李全瞪了两人一眼,不容辩解道:“要去就一起去,这事怎么能少得了我呢?”
阿布眼看着闫中平就要走进对面的小巷子,没时间再拒绝两人,点头道:“那好吧。”
三人悄悄地跟着闫中平进了小巷子,远远的看着。闫中平怎么说也是个捕头,对于反侦察能力还是很强的。在巷子里他七拐八绕,一眨眼就消失在了三人的眼前。
半刻钟后,三人又悄悄来到闫中平失去踪迹的地方,到处查看了一番,一无所获。正当三人一筹莫展时,一股膏药的味道从旁边一处民宅那扑鼻而来出,阿布觉得味道很熟悉。
这味道正是从闫中平身上飘出,之前因为抓捕犯人时,他拉伤了手臂肌肉,贴了块狄书特制的膏药,所以阿布才觉得味道熟悉。但是阿布众人可不知道他们离闫中平只是一墙之隔。
还好阿布鼻子天生敏锐,循着药膏的味道,三人来到民宅前。只见宅门紧闭,三人绕到宅子后面的围墙,探头往墙内望去,前院有两个年轻人正在闲聊,一个老汉坐在一旁的石凳上抽着烟,样子看似很悠闲,眼睛却不时地左顾右盼。
三人把头缩回来,蹲在墙角小声商量。阿布疑惑道:“这三人好像心神不宁,样子古怪着呢。”
李全挠挠头道:“从他们的眼神看,我觉得的确不像是真在聊天,倒是很像我们钱庄看金库的老王害怕遇上小偷的眼神。”
经李全这么一说,阿布和小七对视一下眼,不敢肯定道:“看来我们误打误撞发现了点什么,只是不知道他们是不是和闫中平有关。”
小七搓了搓手道:“猜来猜去不会有结果的,不妨进去看看不就都明白了吗?”
阿布皱眉问道:“怎么进去?你有办法吗?”一旁的李全暗道:翻墙进去有何不可?虽然心中带着疑惑,但却没说出口。
小七笑道:“你们在这等着,我先去看看。”说完起身沿着围墙绕了三圈,边走还边敲着墙,等小七再次回到两人身边,脸上带笑,已是一副成竹在胸的样子。
两人很诧异,李全忙问道:“你发现了什么?这么高兴。”
小七将藏于身后的手放在胸前,一只猫,正安详躺在小七手心上,那猫很是乖巧地盘成一圈,仿佛睡着了一般眯着眼睛。小七答道:“一道暗门,还有这只野猫。”
阿布饶有兴趣道:“小七,你是怎么找到的暗门?这猫又有什么用?”
小七认真道:“这猫是用来以防万一的,它可能会成为我们的救命恩人也说不定。暗门嘛,是这样的:将心比心,如果是我想要藏东西,肯定希望那东西不被人发现。
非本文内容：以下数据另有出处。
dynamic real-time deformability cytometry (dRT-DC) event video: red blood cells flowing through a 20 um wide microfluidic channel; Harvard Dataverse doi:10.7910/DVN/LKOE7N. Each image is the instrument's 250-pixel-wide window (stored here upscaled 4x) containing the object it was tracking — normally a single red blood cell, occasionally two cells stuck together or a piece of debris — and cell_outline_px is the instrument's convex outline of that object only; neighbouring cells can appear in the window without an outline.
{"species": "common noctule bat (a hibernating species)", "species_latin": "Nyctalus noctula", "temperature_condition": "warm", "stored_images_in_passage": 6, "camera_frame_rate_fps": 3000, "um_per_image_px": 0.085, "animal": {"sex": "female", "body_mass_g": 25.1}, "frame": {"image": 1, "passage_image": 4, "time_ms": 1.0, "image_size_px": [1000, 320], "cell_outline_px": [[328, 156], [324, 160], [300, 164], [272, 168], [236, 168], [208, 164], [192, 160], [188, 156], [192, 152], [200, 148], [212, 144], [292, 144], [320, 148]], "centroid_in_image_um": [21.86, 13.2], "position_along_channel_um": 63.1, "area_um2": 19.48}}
即便是请了人看守,我也不完全放心,所以我必须另留一条只有自己知道的暗道,可以随时回来检查而又不被人觉察,不过这条暗道设有机关。”
三人来到一处不起眼的墙角,小七指着毫无破绽的墙面道:“就是这里,一会儿我把门打开,你们要收腹尽量侧身进去,不要将门全部打开,不然会触动机关。”
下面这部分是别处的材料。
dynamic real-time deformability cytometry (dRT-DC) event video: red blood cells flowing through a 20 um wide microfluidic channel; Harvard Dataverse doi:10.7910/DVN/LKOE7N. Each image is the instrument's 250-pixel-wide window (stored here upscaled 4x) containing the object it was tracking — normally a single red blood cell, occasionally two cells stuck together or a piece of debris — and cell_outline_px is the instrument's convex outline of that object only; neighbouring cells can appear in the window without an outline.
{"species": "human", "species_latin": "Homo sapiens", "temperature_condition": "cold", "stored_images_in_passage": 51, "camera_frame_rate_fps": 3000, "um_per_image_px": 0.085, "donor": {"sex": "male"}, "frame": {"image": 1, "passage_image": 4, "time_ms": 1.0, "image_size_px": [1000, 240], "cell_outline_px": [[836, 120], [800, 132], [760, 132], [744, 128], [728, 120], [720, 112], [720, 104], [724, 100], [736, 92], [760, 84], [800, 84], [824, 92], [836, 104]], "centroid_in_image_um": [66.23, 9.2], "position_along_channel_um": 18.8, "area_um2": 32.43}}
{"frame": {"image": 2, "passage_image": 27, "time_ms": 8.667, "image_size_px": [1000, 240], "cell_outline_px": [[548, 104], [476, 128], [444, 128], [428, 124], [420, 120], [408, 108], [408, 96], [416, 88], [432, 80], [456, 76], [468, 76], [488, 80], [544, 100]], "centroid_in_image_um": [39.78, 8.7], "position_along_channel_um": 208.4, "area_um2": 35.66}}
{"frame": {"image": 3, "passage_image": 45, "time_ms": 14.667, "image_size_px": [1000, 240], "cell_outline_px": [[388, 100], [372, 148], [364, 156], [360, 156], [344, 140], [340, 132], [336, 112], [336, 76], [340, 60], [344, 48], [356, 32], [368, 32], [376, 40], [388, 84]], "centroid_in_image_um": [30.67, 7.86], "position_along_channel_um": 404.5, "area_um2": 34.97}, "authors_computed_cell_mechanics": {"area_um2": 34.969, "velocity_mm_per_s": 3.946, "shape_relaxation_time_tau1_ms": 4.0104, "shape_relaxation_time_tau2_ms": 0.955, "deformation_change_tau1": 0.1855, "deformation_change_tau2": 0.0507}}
小七伸手摸在一块稍有磨痕的砖块上,轻轻一按,原本完美衔接在一起的墙面出现一道裂缝。小七小心翼翼的拉开暗门,宽度仅容一人通过。暗门上下连着一根线,首尾相连,如今线已经绷直,如若再打开多一些必定会拉响远处的铃铛。
三人鱼贯而入,也许是主人早就下过禁令,此处竟然无人看守。三人轻松来到内院,院里有葡萄架,假山,水池,一座小亭,几处花坛。药膏的味道正是从假山里飘出。
阿布三人蹑手蹑脚来到假山外。循着味道进入假山内,拐了三道弯,微弱的灯光从拐角处透出,三人悄悄地走到近处。阿布趴在地上,小心地探出头去。
灯光的那一头是一处人工挖的洞,四周用石头堆砌,油灯被挂在墙上,有些昏暗。此时洞里站着两人,跪着一人。站着的除了闫中平以外,还有一位带着白色面具,跪着的人手脚已被绳子捆住,头用一块黑布包着,看不出长什么模样。
白色面具道:“如今衙门已经查到了咱们三王爷,看来不能再这么手软了,既然他们要逼我们动手,那么我们就如他们所愿,把事情闹大,看何人敢来收拾这残局。”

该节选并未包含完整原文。